■ **Baris data masukan**:

★ ★ ★ ★

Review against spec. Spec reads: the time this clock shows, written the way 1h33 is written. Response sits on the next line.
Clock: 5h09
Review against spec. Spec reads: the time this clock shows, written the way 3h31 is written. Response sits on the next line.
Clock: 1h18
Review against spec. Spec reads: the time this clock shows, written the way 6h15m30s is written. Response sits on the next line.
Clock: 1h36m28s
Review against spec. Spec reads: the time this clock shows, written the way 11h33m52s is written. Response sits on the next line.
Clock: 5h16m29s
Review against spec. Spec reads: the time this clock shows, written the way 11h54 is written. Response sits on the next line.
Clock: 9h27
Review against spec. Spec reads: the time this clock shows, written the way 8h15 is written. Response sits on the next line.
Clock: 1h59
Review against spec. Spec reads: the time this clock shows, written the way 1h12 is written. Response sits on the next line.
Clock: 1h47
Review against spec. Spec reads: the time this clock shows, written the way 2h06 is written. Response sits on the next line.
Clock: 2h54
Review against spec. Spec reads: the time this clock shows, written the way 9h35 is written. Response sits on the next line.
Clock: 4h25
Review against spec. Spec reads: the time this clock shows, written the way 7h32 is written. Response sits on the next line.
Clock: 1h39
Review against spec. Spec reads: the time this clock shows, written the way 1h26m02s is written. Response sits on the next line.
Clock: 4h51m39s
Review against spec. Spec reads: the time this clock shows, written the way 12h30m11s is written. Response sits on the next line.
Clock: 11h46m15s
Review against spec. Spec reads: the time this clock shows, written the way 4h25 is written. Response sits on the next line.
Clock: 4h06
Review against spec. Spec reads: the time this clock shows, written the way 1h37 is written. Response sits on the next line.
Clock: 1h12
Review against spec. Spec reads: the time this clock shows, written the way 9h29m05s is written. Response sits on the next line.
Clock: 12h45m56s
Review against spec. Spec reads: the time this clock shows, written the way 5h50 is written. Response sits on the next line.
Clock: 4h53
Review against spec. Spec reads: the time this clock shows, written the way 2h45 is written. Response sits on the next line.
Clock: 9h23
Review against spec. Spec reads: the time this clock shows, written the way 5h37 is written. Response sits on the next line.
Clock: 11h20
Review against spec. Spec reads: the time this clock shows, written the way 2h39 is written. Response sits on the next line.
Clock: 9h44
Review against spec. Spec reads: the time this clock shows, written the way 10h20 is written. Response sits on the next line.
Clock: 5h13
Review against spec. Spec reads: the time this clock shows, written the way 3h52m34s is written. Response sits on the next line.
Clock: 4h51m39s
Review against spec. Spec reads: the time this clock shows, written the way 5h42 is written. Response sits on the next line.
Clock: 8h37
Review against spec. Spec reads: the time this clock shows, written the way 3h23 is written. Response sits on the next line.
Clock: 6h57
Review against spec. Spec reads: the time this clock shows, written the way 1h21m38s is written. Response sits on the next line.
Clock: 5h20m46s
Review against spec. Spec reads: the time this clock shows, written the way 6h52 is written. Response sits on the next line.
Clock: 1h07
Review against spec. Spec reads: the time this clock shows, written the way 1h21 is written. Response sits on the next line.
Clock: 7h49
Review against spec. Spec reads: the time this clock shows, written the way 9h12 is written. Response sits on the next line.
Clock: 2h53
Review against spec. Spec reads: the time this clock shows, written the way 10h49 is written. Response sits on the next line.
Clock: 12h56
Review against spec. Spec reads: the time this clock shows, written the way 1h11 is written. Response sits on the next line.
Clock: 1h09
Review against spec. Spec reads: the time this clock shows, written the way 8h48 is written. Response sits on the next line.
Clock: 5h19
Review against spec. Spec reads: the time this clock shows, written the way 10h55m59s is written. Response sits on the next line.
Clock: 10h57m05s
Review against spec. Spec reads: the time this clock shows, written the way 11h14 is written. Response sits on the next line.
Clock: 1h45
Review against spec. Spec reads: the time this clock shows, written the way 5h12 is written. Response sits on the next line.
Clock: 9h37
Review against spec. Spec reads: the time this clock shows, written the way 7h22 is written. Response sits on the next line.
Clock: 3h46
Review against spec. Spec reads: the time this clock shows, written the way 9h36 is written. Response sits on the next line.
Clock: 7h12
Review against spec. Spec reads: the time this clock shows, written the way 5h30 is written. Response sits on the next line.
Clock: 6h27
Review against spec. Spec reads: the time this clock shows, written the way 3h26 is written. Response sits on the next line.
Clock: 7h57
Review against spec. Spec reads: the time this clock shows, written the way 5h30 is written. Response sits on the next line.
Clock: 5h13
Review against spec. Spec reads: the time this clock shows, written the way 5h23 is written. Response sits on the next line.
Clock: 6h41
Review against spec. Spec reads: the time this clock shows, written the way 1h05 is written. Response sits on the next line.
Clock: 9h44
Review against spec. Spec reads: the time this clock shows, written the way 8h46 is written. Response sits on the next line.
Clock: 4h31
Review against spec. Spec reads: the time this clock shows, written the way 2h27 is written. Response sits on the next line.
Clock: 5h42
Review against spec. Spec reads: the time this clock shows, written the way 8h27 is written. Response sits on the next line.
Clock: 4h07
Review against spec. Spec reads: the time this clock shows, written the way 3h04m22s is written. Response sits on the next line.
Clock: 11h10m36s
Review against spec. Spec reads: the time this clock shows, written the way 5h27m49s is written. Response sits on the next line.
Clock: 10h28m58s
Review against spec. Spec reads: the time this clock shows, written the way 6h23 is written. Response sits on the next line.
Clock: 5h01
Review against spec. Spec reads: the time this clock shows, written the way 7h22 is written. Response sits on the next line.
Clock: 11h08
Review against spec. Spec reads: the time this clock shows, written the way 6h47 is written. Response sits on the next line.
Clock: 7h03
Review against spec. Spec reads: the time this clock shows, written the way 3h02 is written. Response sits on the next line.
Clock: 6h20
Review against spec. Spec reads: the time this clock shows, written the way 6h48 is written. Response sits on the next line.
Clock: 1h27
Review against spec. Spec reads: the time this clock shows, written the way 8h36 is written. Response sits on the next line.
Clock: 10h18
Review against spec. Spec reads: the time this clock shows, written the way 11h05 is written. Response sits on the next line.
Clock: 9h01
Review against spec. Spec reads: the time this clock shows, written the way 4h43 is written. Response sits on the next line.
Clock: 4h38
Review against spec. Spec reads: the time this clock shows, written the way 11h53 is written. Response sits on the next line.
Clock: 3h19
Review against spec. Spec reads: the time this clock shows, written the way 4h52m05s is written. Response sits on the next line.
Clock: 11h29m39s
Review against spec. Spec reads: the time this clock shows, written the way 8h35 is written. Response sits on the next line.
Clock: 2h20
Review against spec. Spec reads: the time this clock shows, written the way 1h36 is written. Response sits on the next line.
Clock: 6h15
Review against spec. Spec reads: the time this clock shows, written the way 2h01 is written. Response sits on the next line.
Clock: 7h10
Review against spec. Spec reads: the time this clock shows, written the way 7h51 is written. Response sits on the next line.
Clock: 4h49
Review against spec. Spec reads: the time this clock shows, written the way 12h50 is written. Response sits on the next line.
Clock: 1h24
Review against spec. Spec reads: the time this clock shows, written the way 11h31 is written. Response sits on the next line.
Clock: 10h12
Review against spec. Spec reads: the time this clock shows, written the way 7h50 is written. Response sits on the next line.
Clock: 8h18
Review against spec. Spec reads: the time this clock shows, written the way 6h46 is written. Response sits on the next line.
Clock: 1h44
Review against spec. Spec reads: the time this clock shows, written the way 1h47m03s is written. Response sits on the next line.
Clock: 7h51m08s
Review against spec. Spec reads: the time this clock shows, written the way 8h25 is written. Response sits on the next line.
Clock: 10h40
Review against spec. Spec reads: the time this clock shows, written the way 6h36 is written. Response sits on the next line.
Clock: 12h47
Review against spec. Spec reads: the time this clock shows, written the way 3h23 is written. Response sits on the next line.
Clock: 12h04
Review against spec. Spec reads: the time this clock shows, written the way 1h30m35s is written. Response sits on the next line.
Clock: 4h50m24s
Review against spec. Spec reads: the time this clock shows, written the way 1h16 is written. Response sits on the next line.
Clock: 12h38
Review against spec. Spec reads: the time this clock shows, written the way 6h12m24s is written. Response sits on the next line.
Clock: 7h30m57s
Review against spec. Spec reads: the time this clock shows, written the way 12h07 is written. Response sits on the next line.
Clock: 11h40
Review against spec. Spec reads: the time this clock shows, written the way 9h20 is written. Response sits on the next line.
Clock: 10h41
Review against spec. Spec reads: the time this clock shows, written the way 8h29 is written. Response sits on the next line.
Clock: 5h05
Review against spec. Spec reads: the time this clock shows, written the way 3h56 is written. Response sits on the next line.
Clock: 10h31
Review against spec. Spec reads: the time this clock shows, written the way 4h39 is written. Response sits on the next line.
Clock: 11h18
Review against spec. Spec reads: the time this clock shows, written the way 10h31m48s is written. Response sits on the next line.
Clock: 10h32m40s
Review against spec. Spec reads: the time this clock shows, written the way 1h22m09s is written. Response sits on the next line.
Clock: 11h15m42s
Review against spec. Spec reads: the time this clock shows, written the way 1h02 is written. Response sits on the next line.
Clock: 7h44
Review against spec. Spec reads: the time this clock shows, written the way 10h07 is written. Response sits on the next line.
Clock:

★ ★ ★ ★

■ **Yang perlu dikerjakan**:
Mulai dari baris yang memuat "the way 9h29m05s" dan berhenti setelah baris yang memuat "Clock: 4h53", termasuk kedua baris itu. Format baris-baris tersebut sebagai daftar JSON berisi string, satu string untuk tiap baris, tanpa baris kosong.

■ **Jawaban yang benar**:
[
  "Review against spec. Spec reads: the time this clock shows, written the way 9h29m05s is written. Response sits on the next line.",
  "Clock: 12h45m56s",
  "Review against spec. Spec reads: the time this clock shows, written the way 5h50 is written. Response sits on the next line.",
  "Clock: 4h53"
]